Running a security check against a system using the tool is as simple as starting the tool by double-clicking the desktop shortcut, clicking “Scan a computer,” entering the IP address of the computer you want to scan, selecting the scan options (check for Windows vulnerabilities, weak passwords, IIS vulnerabilities, and so forth), and clicking “Start scan.” Figure18.9 shows a report as it is automatically generated by the MBSA tool at the end of a security scan. The MBSA reports are stored in an XML format in the %userprofile%\Securityscans file system folder. To run MBSA, the user must have local administrator access to the computer.

Figure 18.9: Microsoft Security Baseline Analyzer.

18.1.6 Third-party security policy management tools

Microsoft currently lacks the tools to centralize security policy management and to provide advanced management features such as real-time alerting.
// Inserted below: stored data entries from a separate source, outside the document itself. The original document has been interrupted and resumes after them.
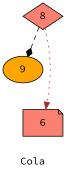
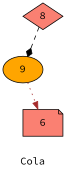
  digraph {
    fontname="Source Code Pro"
    label=Cola
    node [fillcolor=salmon fontname="Source Code Pro" style=filled]
    edge [fontname="Source Code Pro"]
    n1 [label=8 shape=diamond]
    n2 [fillcolor=orange label=9 shape=ellipse]
    n3 [label=6 shape=note]
    n1 -> n2 [arrowhead=diamond color=black style=dashed]
-   n1 -> n3 [arrowhead=normal color=brown style=dotted]
+   n2 -> n3 [arrowhead=normal color=brown style=dotted]
  }
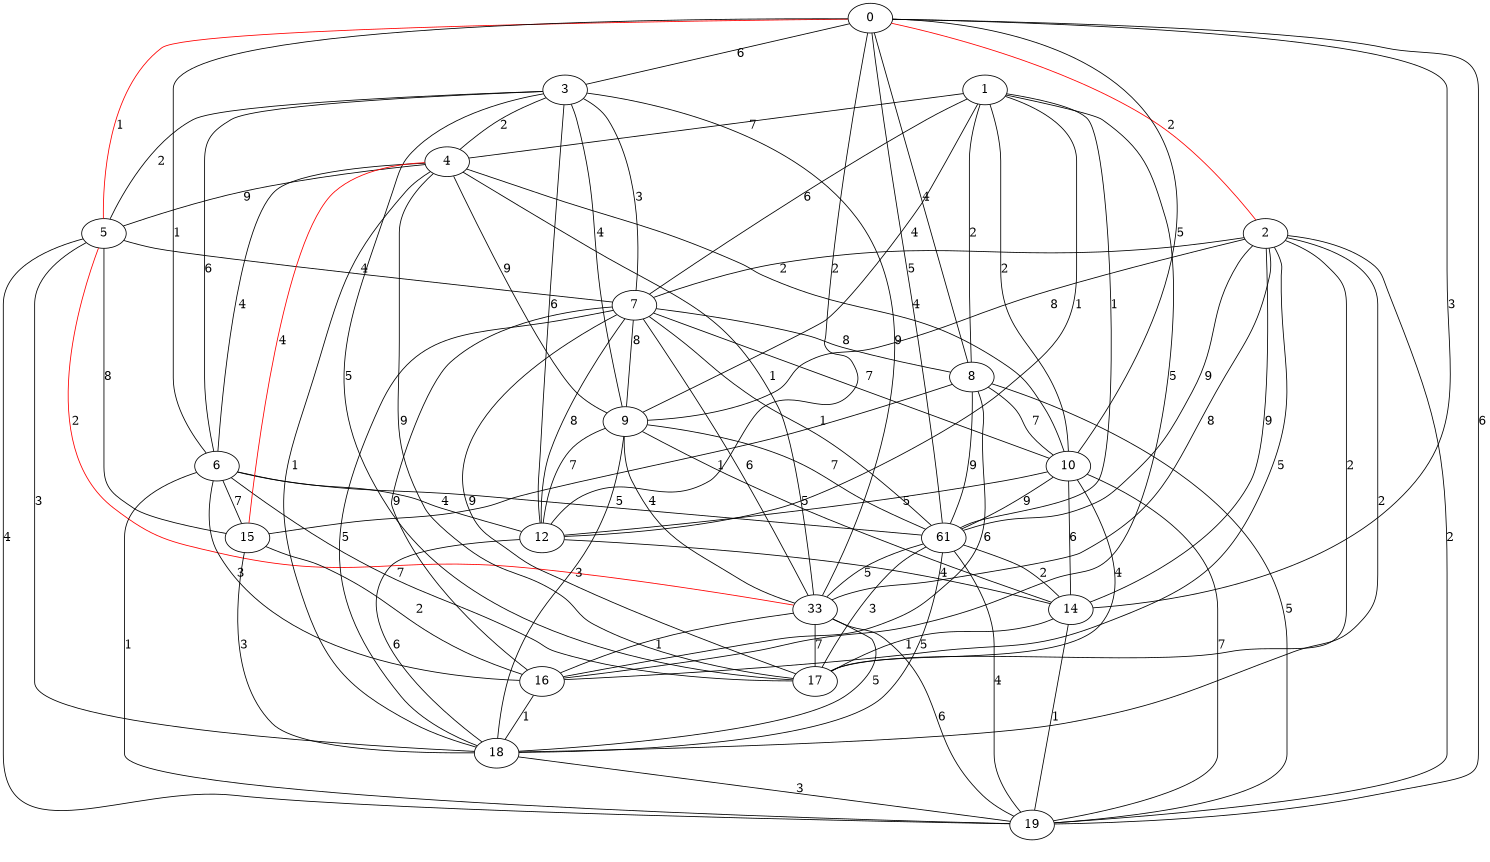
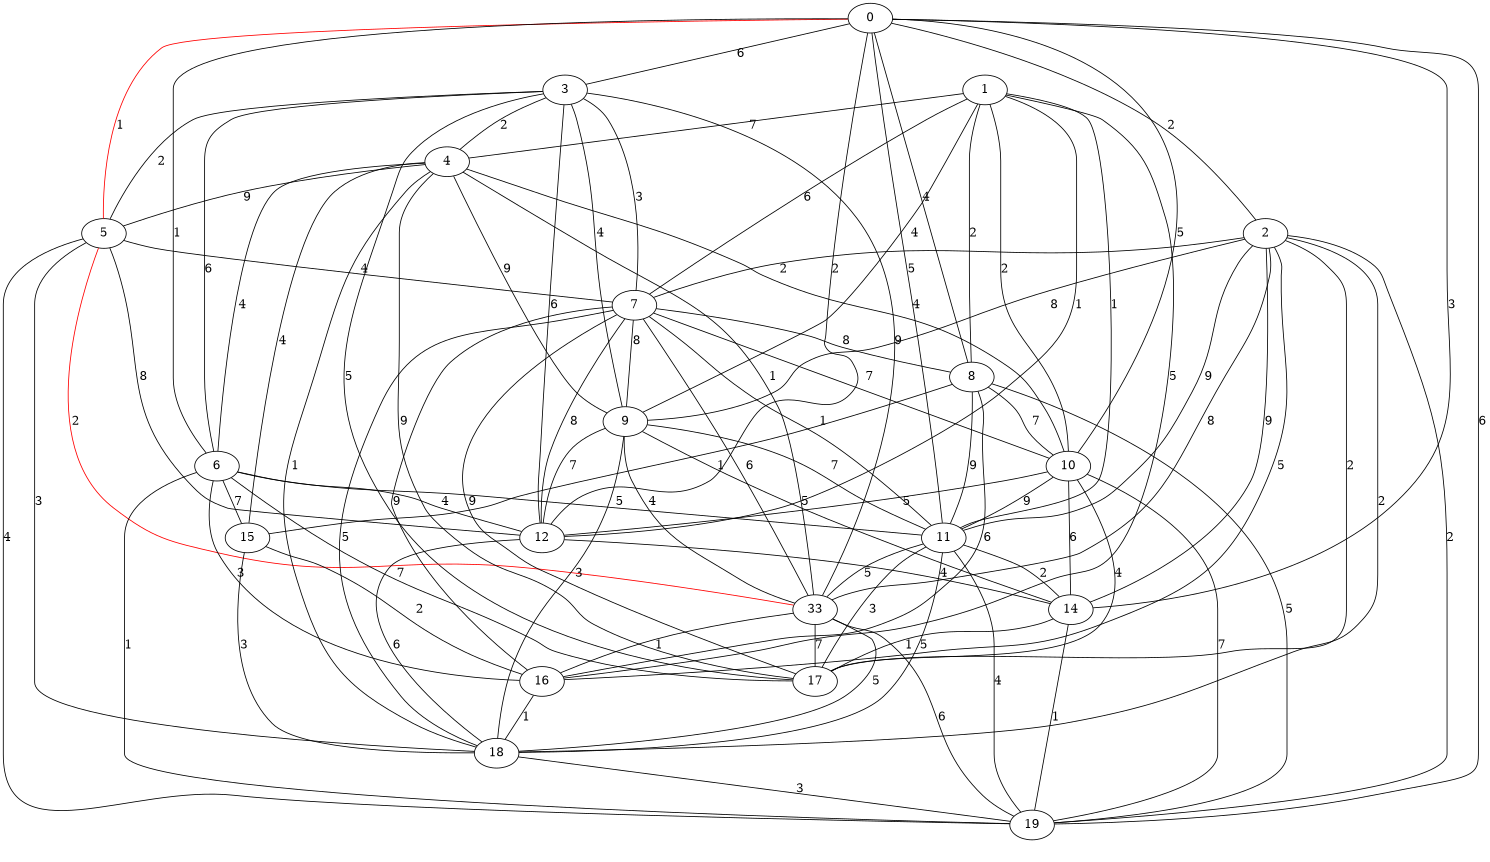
  graph {
    edge [color=black]
    0
    2
    3
    5
    6
    8
    10
-   11 [label=61]
+   11
    12
    14
    19
    7
    9
    16
    n15 [label=33]
    17
    18
    4
    15
    1
-   0 -- 2 [color=red label=2]
+   0 -- 2 [label=2]
    0 -- 3 [label=6]
    0 -- 5 [color=red label=1]
    0 -- 6 [label=1]
    0 -- 8 [label=4]
    0 -- 10 [label=5]
    0 -- 11 [label=5]
    0 -- 12 [label=2]
    0 -- 14 [label=3]
    0 -- 19 [label=6]
    2 -- 11 [label=9]
    2 -- 14 [label=9]
    2 -- 19 [label=2]
    2 -- 7 [label=2]
    2 -- 9 [label=8]
    2 -- 16 [label=5]
    2 -- n15 [label=8]
    2 -- 17 [label=2]
    2 -- 18 [label=2]
    3 -- 5 [label=2]
    3 -- 6 [label=6]
    3 -- 12 [label=6]
    3 -- 7 [label=3]
    3 -- 9 [label=4]
    3 -- n15 [label=9]
    3 -- 17 [label=5]
    3 -- 4 [label=2]
    5 -- 19 [label=4]
    5 -- 7 [label=4]
    5 -- n15 [color=red label=2]
    5 -- 18 [label=3]
-   5 -- 15 [label=8]
+   5 -- 12 [label=8]
    6 -- 11 [label=5]
    6 -- 12 [label=4]
    6 -- 19 [label=1]
    6 -- 16 [label=3]
    6 -- 17 [label=7]
    6 -- 15 [label=7]
    8 -- 10 [label=7]
    8 -- 11 [label=9]
    8 -- 19 [label=5]
    8 -- 16 [label=6]
    8 -- 15 [label=1]
    10 -- 11 [label=9]
    10 -- 12 [label=5]
    10 -- 14 [label=6]
    10 -- 19 [label=7]
    10 -- 17 [label=4]
    11 -- 14 [label=2]
    11 -- 19 [label=4]
    11 -- n15 [label=5]
    11 -- 17 [label=3]
    11 -- 18 [label=5]
    12 -- 14 [label=4]
    12 -- 18 [label=6]
    14 -- 19 [label=1]
    14 -- 17 [label=1]
    7 -- 8 [label=8]
    7 -- 10 [label=7]
    7 -- 11 [label=1]
    7 -- 12 [label=8]
    7 -- 9 [label=8]
    7 -- 16 [label=9]
    7 -- n15 [label=6]
    7 -- 17 [label=9]
    7 -- 18 [label=5]
    9 -- 11 [label=7]
    9 -- 12 [label=7]
    9 -- 14 [label=5]
    9 -- n15 [label=4]
    9 -- 18 [label=3]
    16 -- 18 [label=1]
    n15 -- 19 [label=6]
    n15 -- 16 [label=1]
    n15 -- 17 [label=7]
    n15 -- 18 [label=5]
    18 -- 19 [label=3]
    4 -- 5 [label=9]
    4 -- 6 [label=4]
    4 -- 10 [label=4]
    4 -- 9 [label=9]
    4 -- n15 [label=1]
    4 -- 17 [label=9]
    4 -- 18 [label=1]
-   4 -- 15 [color=red label=4]
+   4 -- 15 [label=4]
    15 -- 16 [label=2]
    15 -- 18 [label=3]
    1 -- 8 [label=2]
    1 -- 10 [label=2]
    1 -- 11 [label=1]
    1 -- 12 [label=1]
    1 -- 7 [label=6]
    1 -- 9 [label=4]
    1 -- 16 [label=5]
    1 -- 4 [label=7]
  }
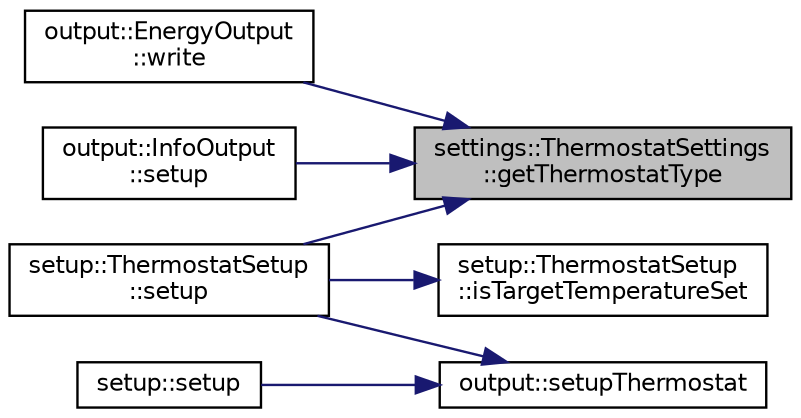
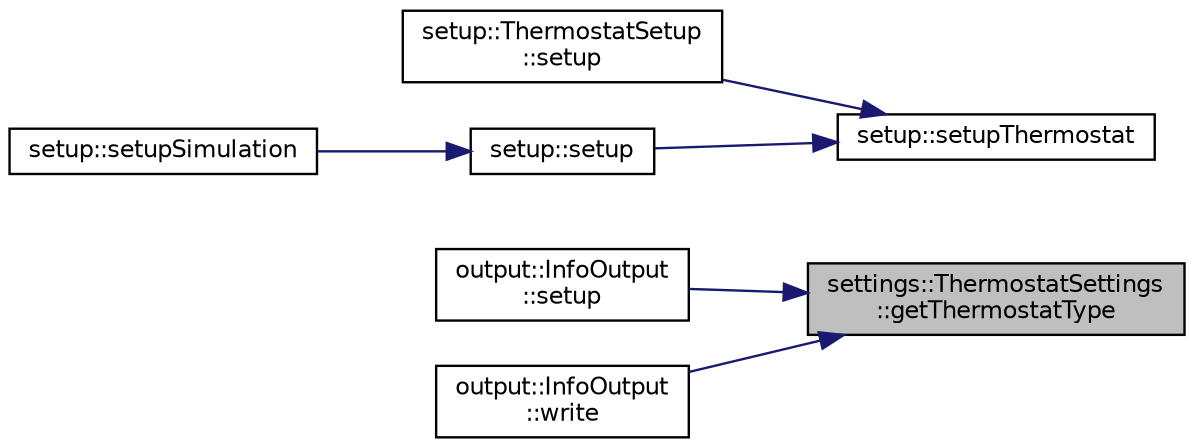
  digraph {
    fontname="DejaVu Sans"
    rankdir=RL
    node [color=black fillcolor=white fontname="DejaVu Sans" fontsize=10 shape=record style=filled]
    edge [color=midnightblue dir=back fontname="DejaVu Sans" fontsize=10 labelfontname=Helvetica labelfontsize=10 style=solid]
    n1 [fillcolor=grey75 fontcolor=black height=0.2 label="settings::ThermostatSettings\l::getThermostatType" width=0.4]
    n2 [height=0.2 label="setup::ThermostatSetup\l::setup" width=0.4]
    n3 [height=0.2 label="output::InfoOutput\l::setup" width=0.4]
-   n4 [height=0.2 label="output::EnergyOutput\l::write" width=0.4]
-   n5 [height=0.2 label="setup::ThermostatSetup\l::isTargetTemperatureSet" width=0.4]
-   n6 [height=0.2 label="output::setupThermostat" width=0.4]
+   n4 [height=0.2 label="output::InfoOutput\l::write" width=0.4]
+   n6 [height=0.2 label="setup::setupThermostat" width=0.4]
    n7 [height=0.2 label="setup::setup" width=0.4]
-   n1 -> n2
+   n8 [height=0.2 label="setup::setupSimulation" width=0.4]
    n1 -> n3
    n1 -> n4
-   n5 -> n2
    n6 -> n2
    n6 -> n7
+   n7 -> n8
  }
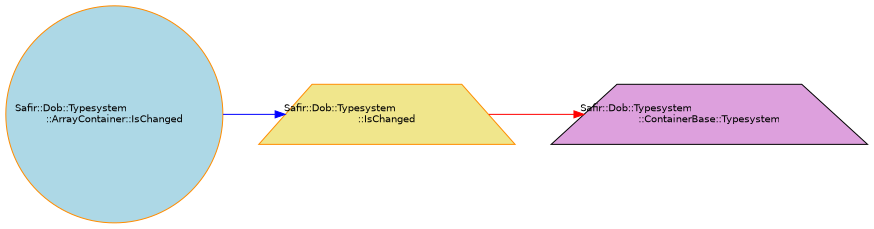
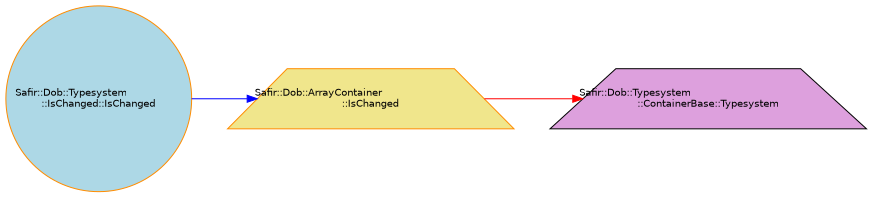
  digraph {
    rankdir=LR
    node [color=darkorange fontname=Helvetica fontsize=10 shape=trapezium style=filled]
    edge [fontname=Helvetica fontsize=10 labelfontname=Helvetica labelfontsize=10 style=solid]
-   n1 [fillcolor=lightblue fontcolor=black height=0.2 label="Safir::Dob::Typesystem\l::ArrayContainer::IsChanged" shape=circle width=0.4]
-   n2 [fillcolor=khaki height=0.2 label="Safir::Dob::Typesystem\l::IsChanged" width=0.4]
+   n1 [fillcolor=lightblue fontcolor=black height=0.2 label="Safir::Dob::Typesystem\l::IsChanged::IsChanged" shape=circle width=0.4]
+   n2 [fillcolor=khaki height=0.2 label="Safir::Dob::ArrayContainer\l::IsChanged" width=0.4]
    n3 [color=black fillcolor=plum height=0.2 label="Safir::Dob::Typesystem\l::ContainerBase::Typesystem" width=0.4]
    n1 -> n2 [color=blue]
    n2 -> n3 [color=red]
  }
Table 18.5 provides a nonexhaustive overview of other third-party management tools that can provide such functionality for the Windows platform.

Table 18.5: Third-Party Security Policy Management Tools (Nonexhaustive)

Third-Party Tool	More Information Is Available At…
Bindview Policy Compliance Center, Bindview Bv-Control	http://www.bindview.com/Products/PolicyComp/index.cfm
HP Openview Security Management	http://www.openview.hp.com
NetIQ VigilEnt Policy and Compliance Management	http://www.netiq.com/solutions/security/policy.asp

18.1.7 Security policy management: Overview

Table 18.6 provides an overview of the security policy management tools explained previously and the security policy life cycle phases for which they can be used. A fundamental engine that is called on for most of the security policy life cycle phases is the security configuration engine and database. This engine and database are available on every Windows 2000, Windows XP, and Windows Server 2003 installation.

Table 18.6: Security Policy Management: Overview

Security Policy Life Cycle Phase	Tools
Policy Creation	Security Configuration and Analysis (SCA) tool Security Configuration Wizard (SCW) Microsoft Baseline Security Analyzer (MBSA) Security Configuration Engine and database
Analysis	Security Configuration and Analysis tool (SCA) Microsoft Baseline Security Analyzer (MBSA) Security Configuration Engine and database
Enforcement	Group Policy (GPO) Local Security Policy tool Security Configuration Wizard (SCW) Security Configuration Engine and database
Reporting	Security Configuration and Analysis tool (SCA) Microsoft Baseline Security Analyzer (MBSA) Security Configuration Engine and database
Monitoring	Third-party tools (NetIQ, Bindview, HP Openview)

^[1]At the time of writing, the tool to transform the SCW’s XML files to an *.inf file was not yet available.